Given task => Could you rewrite the MVStore forum thread, starting at "Also about Map" and ending at "because of this?", with "ConcurrentNavigableMap" swapped for "ConcurrentSkipListMap"?

Provided passage =>
>> START
Hi,

Quite an interesting stuff, Thomas! Thanks for sharing!

Few points:
You decided to make updates synchronous in favor of single threaded 
performance but concurrent updates is quite an important use case too in 
our century of multicore CPUs. May be it will not be too hard to make this 
configurable?

Also about Map interface. Why doesn't it at least NavigableMap which is 
better reflects sorted nature of the data structure and directly supports 
range operations? ConcurrentNavigableMap is preferable of course. For 
example I created scalable in-memory table engine with snapshot isolation 
based on SnapTree (https://github.com/nbronson/snaptree). It would be very 
interesting to just replace one ConcurrentNavigableMap implementation with 
another to compare performance.

You say that page size will be variable, will not it be harder to recover 
corrupted databases because of this?

Sergi


On Wednesday, September 5, 2012 10:34:25 PM UTC+4, Thomas Mueller wrote:
>
> Hi,
>
> I'm working on a new storage backend for H2, currently called MVStore (for 
> Multi-Version Store). It is not ready yet to be used as the storage backend 
> for the database, but you can try it out in 'standalone' mode if you want 
> (for example to run benchmarks). Please be aware the API is unstable and 
> will change.
>
> == Map API ==
>
> In addition to be the storage backend for H2, there will be a Java Map API 
> similar to IndexedDB and JDBM3 [1]. The goals and internal architecture of 
> JDBM3 / JDBM4 and MVStore are quite different so it doesn't make much sense 
> to share code (I discussed this with Jan Kotek).
>
> This is what you can do now. MVMap stands for Multi-Version Map, and 
> implements the java.util.Map interface:
>
>     // open the store (in-memory if fileName is null)
>     MVStore s = MVStore.open(fileName);
>
>     // create/get the map "data"
>     // the String.class, String.class will be optional later
>     MVMap<String, String> map = s.openMap("data",
>             String.class, String.class);
>
>     // add some data
>     map.put("1", "Hello");
>     map.put("2", "World");
>
>     // get the current version, for later use
>     long oldVersion = s.getCurrentVersion();
>
>     // from now on, the old version is read-only
>     s.incrementVersion();
>
>     // more changes, in the new version
>     // changes can be rolled back if required
>     // changes always go into 'head' (the newest version)
>     map.put("1", "Hi");
>     map.remove("2");
>
>     // access the old data (before incrementVersion)
>> END
Stored rows =>
>> START
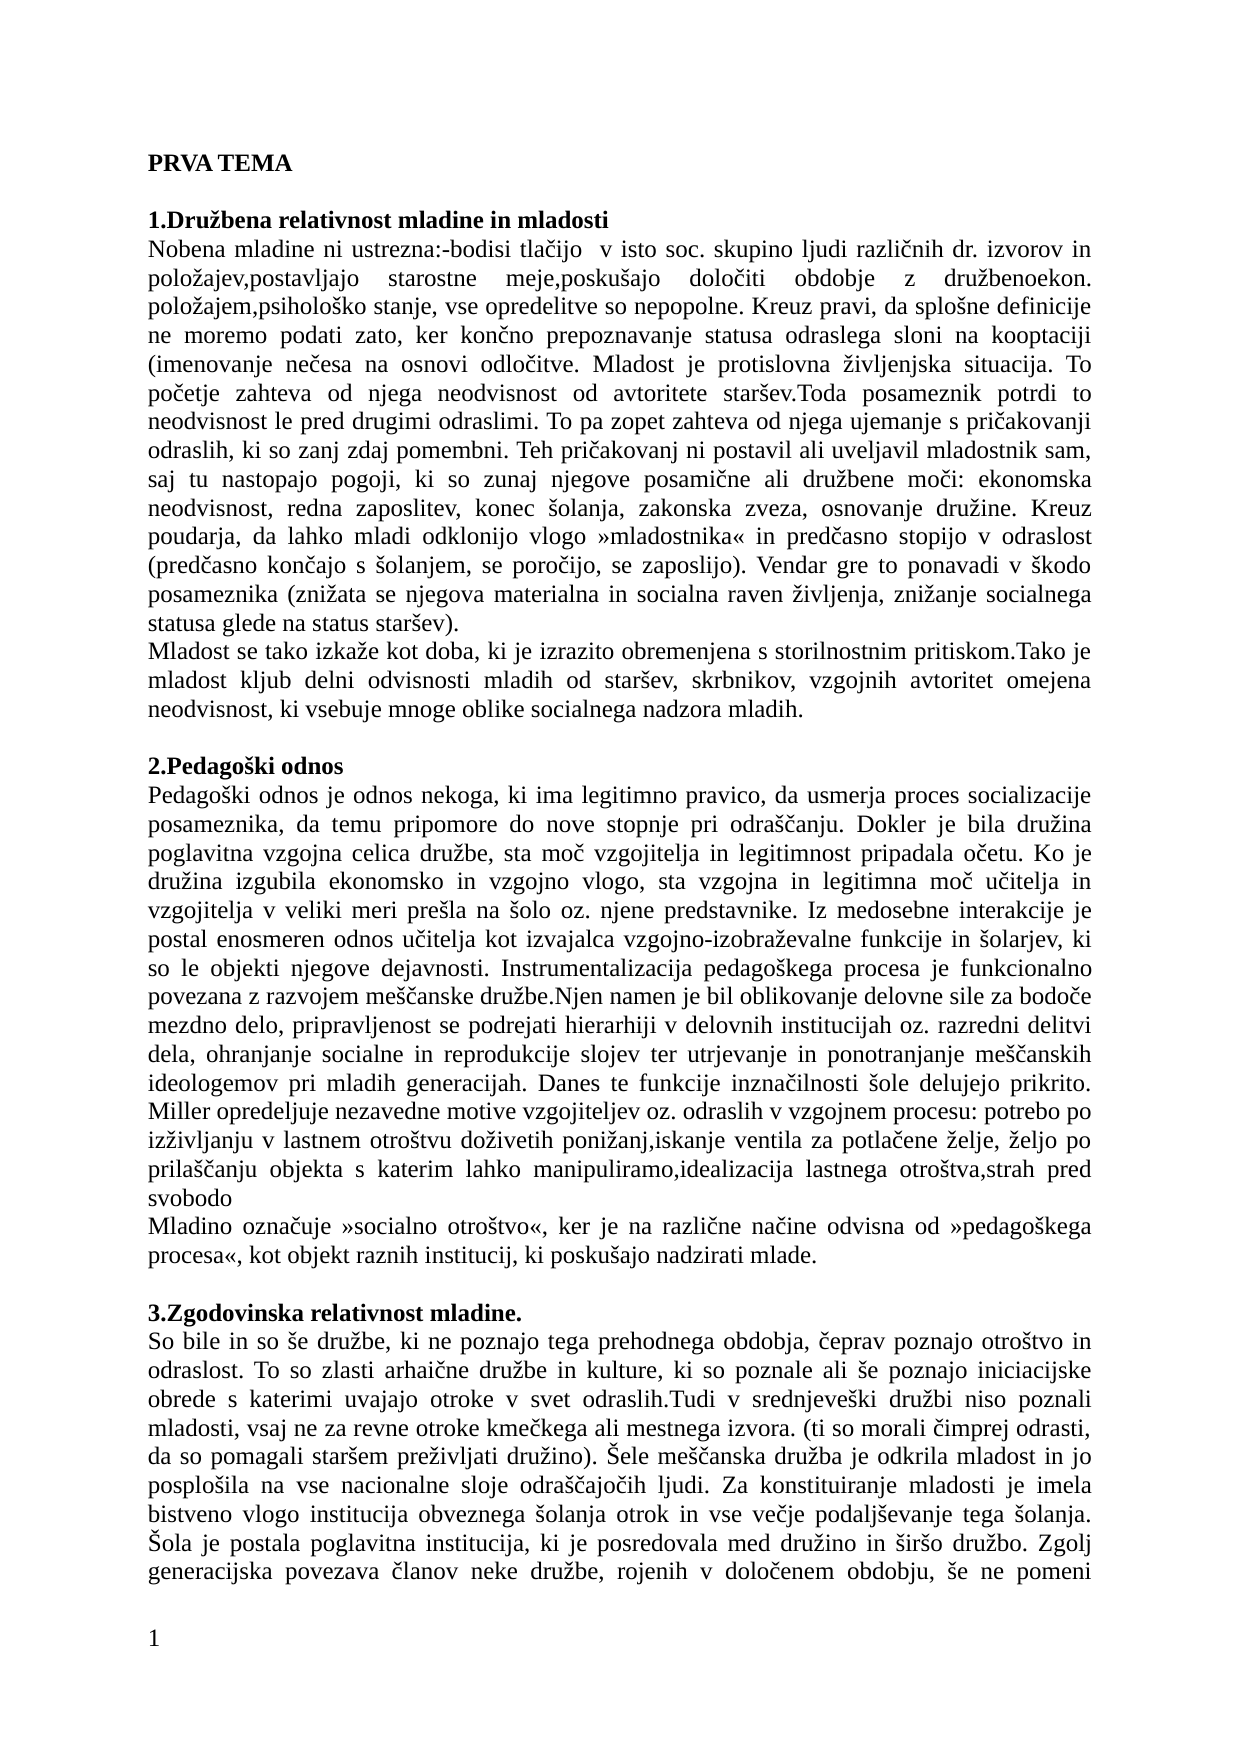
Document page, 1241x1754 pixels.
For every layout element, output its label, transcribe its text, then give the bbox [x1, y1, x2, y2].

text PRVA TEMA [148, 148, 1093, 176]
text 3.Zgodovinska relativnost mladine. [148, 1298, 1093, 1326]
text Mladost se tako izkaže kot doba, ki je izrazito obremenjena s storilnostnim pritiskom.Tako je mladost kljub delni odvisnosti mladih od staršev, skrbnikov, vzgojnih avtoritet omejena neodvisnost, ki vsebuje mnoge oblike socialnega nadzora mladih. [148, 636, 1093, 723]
>> END
Written reply =>
Also about Map interface. Why doesn't it at least NavigableMap which is 
better reflects sorted nature of the data structure and directly supports 
range operations? ConcurrentSkipListMap is preferable of course. For 
example I created scalable in-memory table engine with snapshot isolation 
based on SnapTree (https://github.com/nbronson/snaptree). It would be very 
interesting to just replace one ConcurrentSkipListMap implementation with 
another to compare performance.

You say that page size will be variable, will not it be harder to recover 
corrupted databases because of this?